■ Requirement: Find the lines of the records in which the word "artık" appears and report how many there are, as a number alone.

Saved entries:
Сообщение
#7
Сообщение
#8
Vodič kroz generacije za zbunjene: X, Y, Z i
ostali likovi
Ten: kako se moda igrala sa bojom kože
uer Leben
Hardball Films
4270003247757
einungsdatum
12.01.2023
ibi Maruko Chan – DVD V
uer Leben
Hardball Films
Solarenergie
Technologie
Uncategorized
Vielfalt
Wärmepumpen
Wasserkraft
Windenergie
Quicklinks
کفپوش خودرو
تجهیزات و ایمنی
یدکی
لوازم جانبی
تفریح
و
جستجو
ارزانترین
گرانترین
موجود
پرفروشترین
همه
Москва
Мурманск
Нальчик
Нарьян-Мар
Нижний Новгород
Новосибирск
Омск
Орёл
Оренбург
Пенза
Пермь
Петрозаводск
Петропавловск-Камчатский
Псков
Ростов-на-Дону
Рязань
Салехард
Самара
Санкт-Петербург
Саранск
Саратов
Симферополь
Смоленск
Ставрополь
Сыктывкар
==
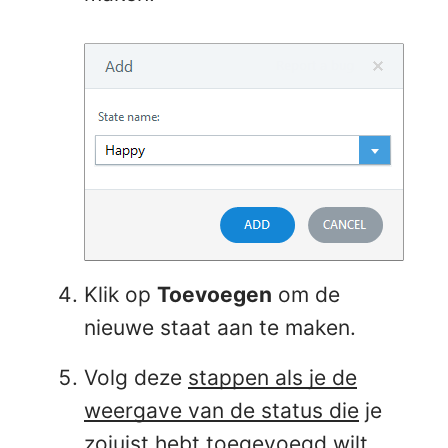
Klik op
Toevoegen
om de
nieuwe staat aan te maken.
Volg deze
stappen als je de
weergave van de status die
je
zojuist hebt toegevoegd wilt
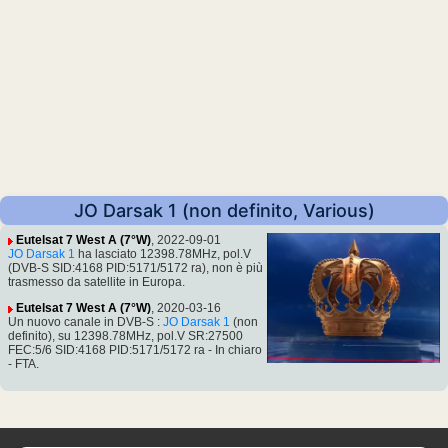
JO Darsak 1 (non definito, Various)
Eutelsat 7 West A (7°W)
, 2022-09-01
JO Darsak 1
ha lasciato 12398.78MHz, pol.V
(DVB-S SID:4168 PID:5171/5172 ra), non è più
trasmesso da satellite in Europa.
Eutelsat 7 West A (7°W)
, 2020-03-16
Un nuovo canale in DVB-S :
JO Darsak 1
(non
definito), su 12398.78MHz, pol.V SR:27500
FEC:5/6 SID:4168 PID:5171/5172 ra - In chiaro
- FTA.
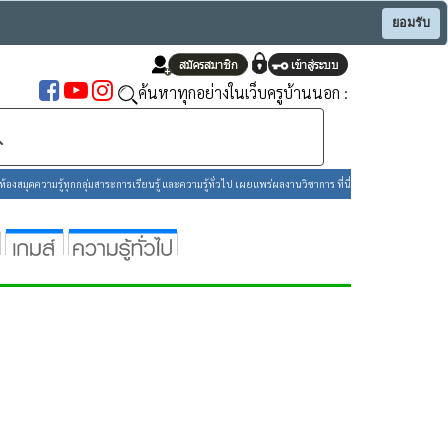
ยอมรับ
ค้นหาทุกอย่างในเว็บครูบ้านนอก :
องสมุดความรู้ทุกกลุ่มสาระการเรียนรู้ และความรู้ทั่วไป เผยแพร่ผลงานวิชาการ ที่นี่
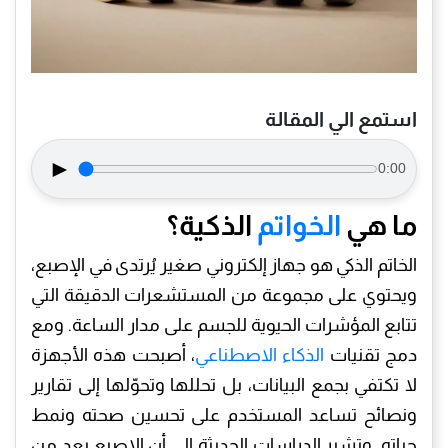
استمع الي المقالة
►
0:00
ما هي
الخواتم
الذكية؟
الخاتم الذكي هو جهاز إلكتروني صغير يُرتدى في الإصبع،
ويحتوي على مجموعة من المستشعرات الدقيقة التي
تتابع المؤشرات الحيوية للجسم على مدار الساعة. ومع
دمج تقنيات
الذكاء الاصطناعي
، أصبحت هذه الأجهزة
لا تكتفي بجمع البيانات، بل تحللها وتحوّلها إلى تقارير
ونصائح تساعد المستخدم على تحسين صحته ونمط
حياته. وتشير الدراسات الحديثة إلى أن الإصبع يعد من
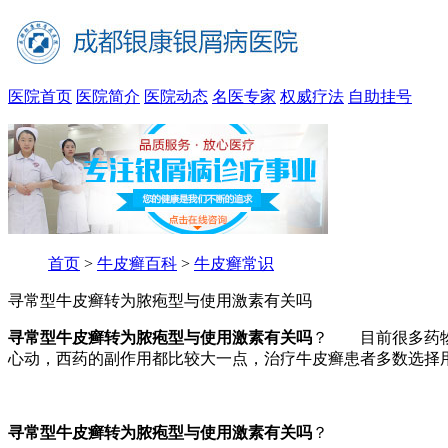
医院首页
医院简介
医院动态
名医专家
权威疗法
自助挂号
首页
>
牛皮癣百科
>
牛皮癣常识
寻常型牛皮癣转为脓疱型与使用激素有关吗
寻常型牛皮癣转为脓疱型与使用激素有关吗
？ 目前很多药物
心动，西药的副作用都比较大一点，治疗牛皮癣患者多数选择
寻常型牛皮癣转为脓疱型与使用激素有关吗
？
* * *
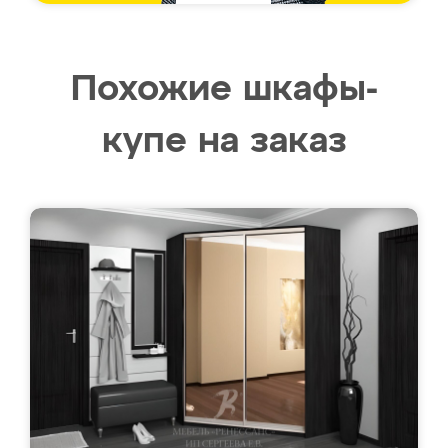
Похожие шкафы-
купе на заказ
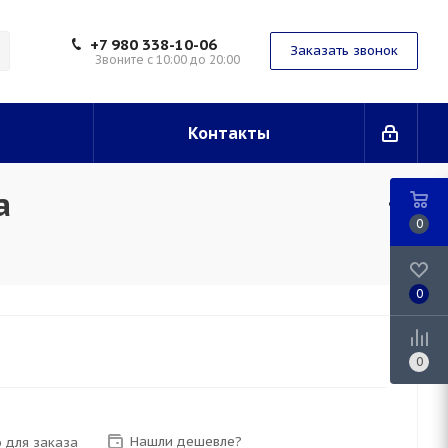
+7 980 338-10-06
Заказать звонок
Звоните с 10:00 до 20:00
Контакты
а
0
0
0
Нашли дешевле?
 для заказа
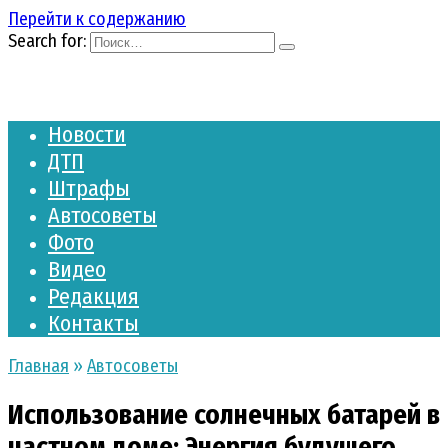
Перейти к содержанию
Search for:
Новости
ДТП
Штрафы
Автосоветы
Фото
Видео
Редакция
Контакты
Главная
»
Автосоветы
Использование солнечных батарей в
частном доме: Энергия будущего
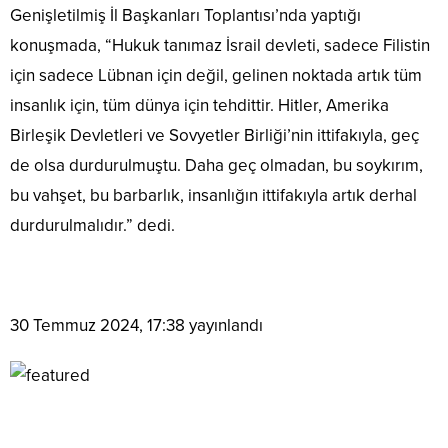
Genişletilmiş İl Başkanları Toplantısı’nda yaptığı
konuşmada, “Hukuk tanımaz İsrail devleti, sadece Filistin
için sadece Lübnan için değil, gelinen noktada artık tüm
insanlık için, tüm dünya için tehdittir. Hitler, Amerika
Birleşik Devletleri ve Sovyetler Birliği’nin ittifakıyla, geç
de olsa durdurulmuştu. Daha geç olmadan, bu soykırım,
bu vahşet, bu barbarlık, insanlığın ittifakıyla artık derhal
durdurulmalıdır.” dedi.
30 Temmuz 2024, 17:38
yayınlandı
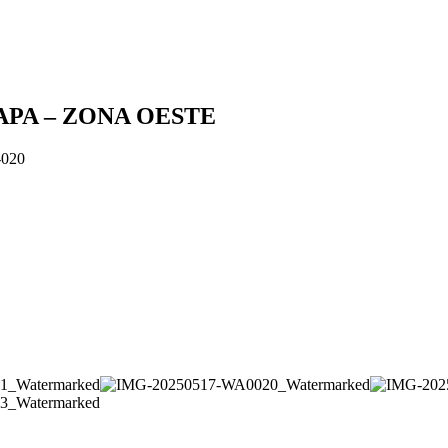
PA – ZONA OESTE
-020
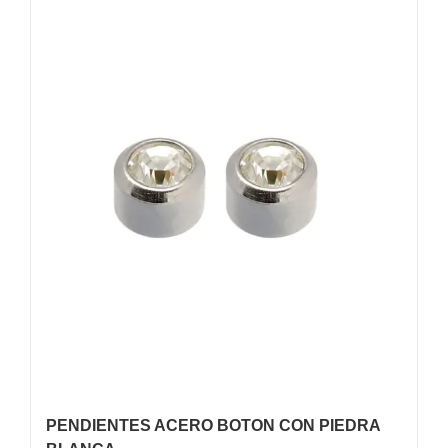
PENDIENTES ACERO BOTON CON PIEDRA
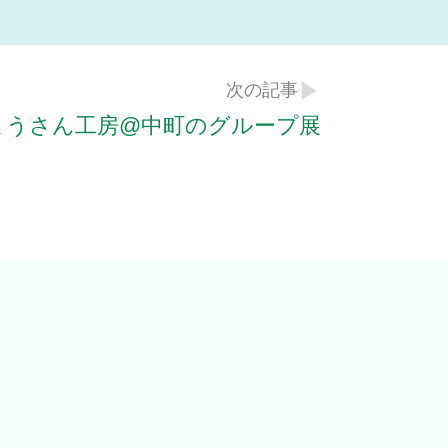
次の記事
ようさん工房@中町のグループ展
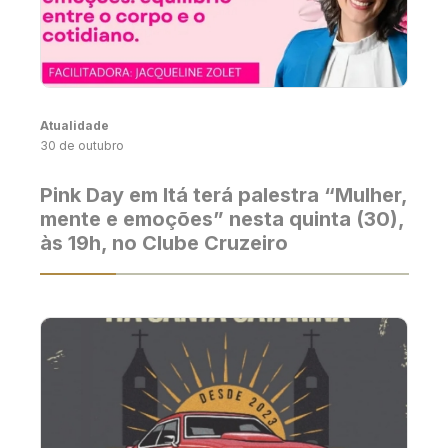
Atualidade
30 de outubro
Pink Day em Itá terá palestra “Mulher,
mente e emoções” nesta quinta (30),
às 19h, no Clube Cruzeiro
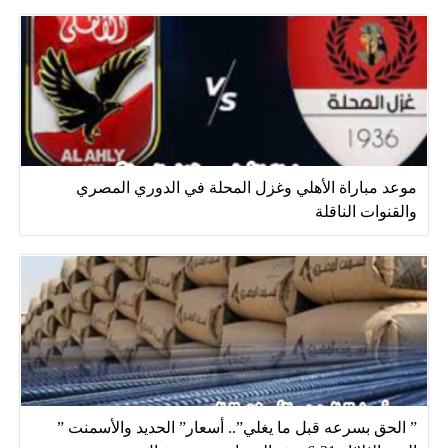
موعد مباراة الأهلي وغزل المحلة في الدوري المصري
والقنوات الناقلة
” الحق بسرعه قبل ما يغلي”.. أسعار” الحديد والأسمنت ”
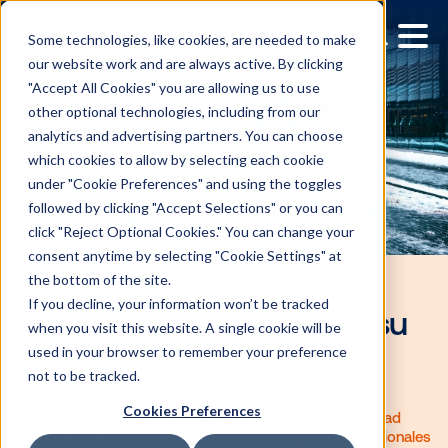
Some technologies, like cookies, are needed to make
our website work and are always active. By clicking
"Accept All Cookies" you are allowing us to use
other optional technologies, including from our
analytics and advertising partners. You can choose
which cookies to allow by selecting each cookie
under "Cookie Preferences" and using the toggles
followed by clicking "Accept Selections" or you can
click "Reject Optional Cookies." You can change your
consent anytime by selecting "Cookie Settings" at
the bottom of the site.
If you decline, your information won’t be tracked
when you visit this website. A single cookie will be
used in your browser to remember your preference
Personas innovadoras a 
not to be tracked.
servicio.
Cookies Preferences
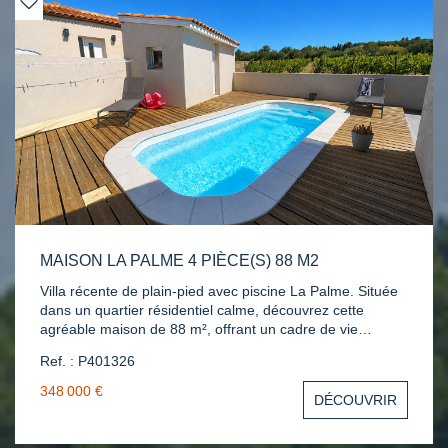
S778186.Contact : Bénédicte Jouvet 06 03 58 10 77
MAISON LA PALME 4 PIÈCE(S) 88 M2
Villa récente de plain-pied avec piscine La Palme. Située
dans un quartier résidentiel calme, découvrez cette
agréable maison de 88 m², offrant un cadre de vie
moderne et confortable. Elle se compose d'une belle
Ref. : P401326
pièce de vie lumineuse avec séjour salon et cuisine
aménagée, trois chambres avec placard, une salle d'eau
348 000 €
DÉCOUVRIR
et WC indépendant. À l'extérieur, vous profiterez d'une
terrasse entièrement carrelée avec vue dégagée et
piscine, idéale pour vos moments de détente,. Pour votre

■ Answer: 2